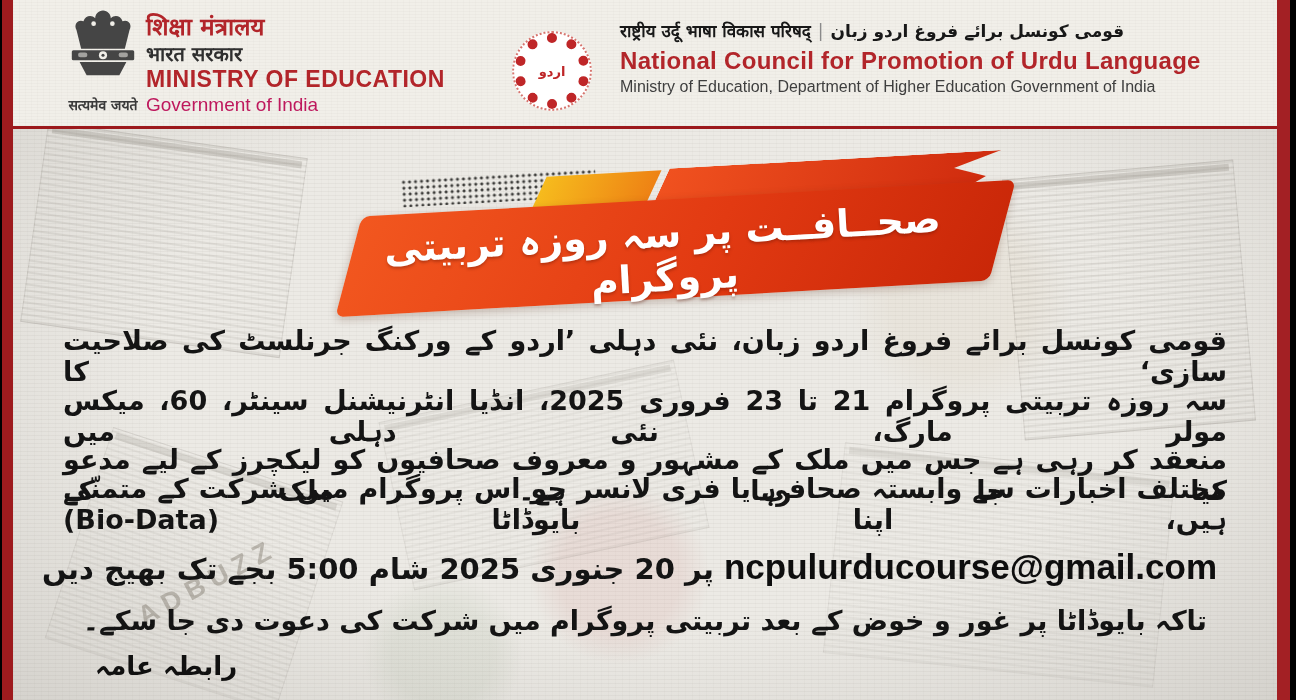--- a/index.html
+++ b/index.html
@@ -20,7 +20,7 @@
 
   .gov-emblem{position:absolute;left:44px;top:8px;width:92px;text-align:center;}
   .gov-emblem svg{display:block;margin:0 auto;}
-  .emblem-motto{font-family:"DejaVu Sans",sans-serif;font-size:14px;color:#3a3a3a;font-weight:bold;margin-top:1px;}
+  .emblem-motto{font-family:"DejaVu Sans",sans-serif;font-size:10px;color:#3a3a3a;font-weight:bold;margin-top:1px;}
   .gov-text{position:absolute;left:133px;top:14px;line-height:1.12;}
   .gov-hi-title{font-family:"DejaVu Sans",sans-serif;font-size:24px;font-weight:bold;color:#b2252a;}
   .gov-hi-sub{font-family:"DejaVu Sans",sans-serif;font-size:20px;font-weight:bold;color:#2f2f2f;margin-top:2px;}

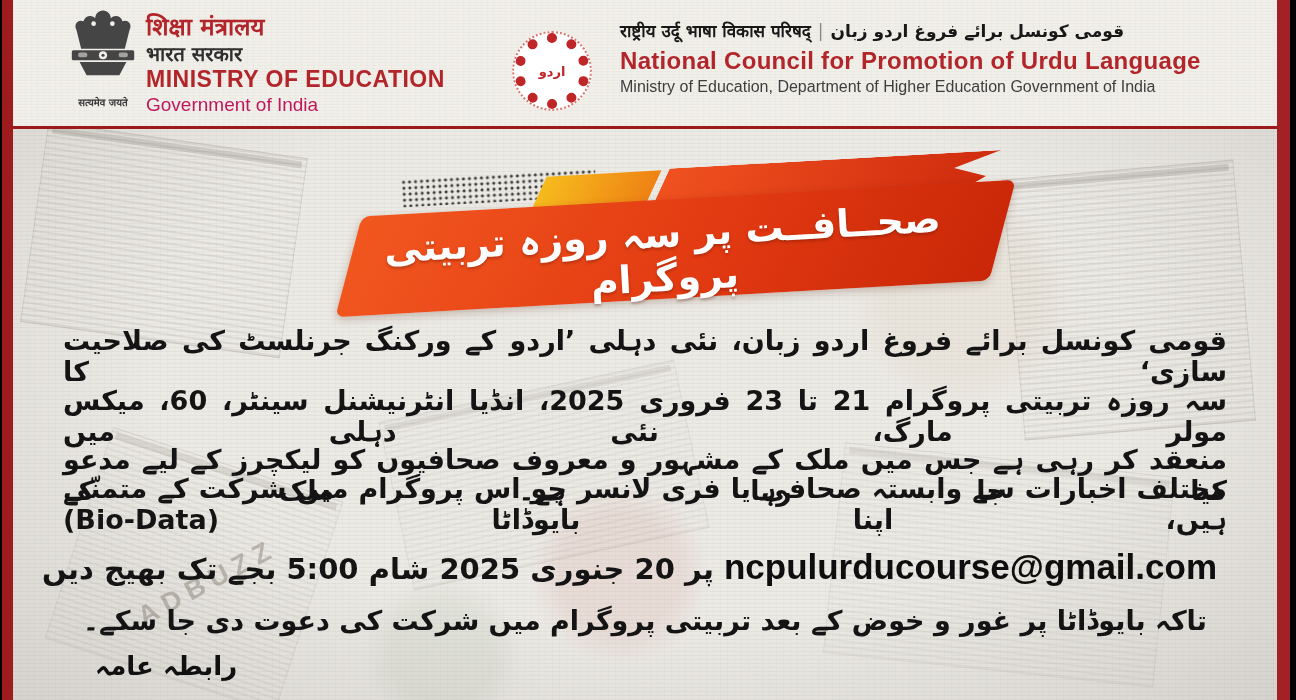--- a/index.html
+++ b/index.html
@@ -25,7 +25,7 @@
   .gov-hi-title{font-family:"DejaVu Sans",sans-serif;font-size:24px;font-weight:bold;color:#b2252a;}
   .gov-hi-sub{font-family:"DejaVu Sans",sans-serif;font-size:20px;font-weight:bold;color:#2f2f2f;margin-top:2px;}
   .gov-en-title{font-size:23px;font-weight:bold;color:#b2252a;letter-spacing:.5px;margin-top:2px;}
-  .gov-en-sub{font-size:19px;color:#be185d;margin-top:1px;}
+  .gov-en-sub{font-size:19px;color:#6d28d9;margin-top:1px;}
 
   .ncpul-logo{position:absolute;left:499px;top:31px;width:80px;height:80px;border-radius:50%;
               background:#ffffff;}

────────────────────────────────────────

Brief
Look through the records and give only the number of lines where the string "left" appears.

Response to the task
3